Our favorite non-retail booth was the one with the Army Olympic athletes. I got to meet USA's 5000 meter silver medalist, Paul Chielmo - and I got a photo, plus he signed the back of my bib. As he won the 10-miler last year with a time of 48:19 (yep, ten miles in under an hour), I was hoping that signature would speed up my legs.
This was a good race and one I'd be willing to do again, hoping that I could be in a faster wave maybe.
I wore my Garmin and started it when I crossed the starting mats. When it reached 10 miles, I shut it off but was nowhere near the finish mat. To me, this showed how much jogging around walkers I had to do, as races are usually measured on tangents. In fact, my Garmin time showed 2:12:39 and my official time was 2:15:59. I sort of wish I'd left it on to see just how much further 'I' actually ran.

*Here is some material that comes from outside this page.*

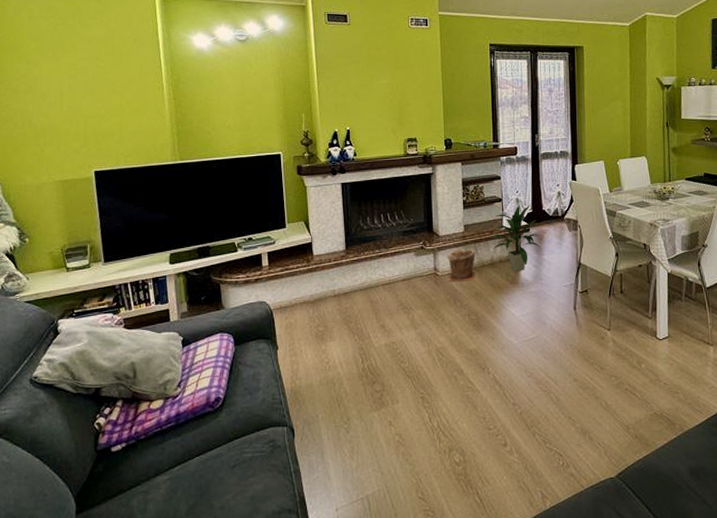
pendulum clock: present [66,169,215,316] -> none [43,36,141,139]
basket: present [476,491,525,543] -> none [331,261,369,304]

The wind gusts really wore me down, particularly towards the end of the race. I just wanted it to stop for a minute.
It's hard to race away from home as you're completely off your normal schedule of eating, drinking, and sleeping. I did fine with the eating, but felt dehydrated for most of this trip, even though I had taken a 24 pack of water bottles with us. Plus we spent almost all of Saturday in the pouring rain and I told Mr. Helen I was in a perfect storm to get sick since the immune system weakens during hard training. Not to mention my fall which I think shocked my body a bit. I was correct, as I've been nursing a very sore throat and what seems to be turning into a head cold since Tuesday.
Fall injuries: my ankle held up well but my shoulder started aching around mile 8. Since I was walking a lot to fix my foot, I tried to relax and whirl my arms around but it didn't help much. I'm probably going to need to give up and go to a PT to fix it.
I normally never wear a hat when running in these temps but I needed it at first because of the rain. I had left my wicking hat at home so this was an ordinary cap. It got really hot, but I had nowhere to put it and I didn't want to throw it away, so I sweated and suffered. Next race I will make sure to have both a throwaway shirt and a throwaway hat.
I found out I still get annoyed with everything once I'm hurting or tired. (Remember I did all my long runs alone.) Between miles 7-9, I actually let a group go past me because I couldn't stand the sound of the guy's voice who was giving history lessons about Washington DC to the people he was running with. I was also extremely annoyed with a guy who kept running backwards and making jokes with spectators. He was obviously a faster runner who was helping some people about my pace, but I truly wanted to strangle him. This was when I wished for headphones, which are banned on this course.
All in all, I'm really proud of myself for digging in and doing this. I may not be the runner I once was, but I'm still a runner who can do an organized race.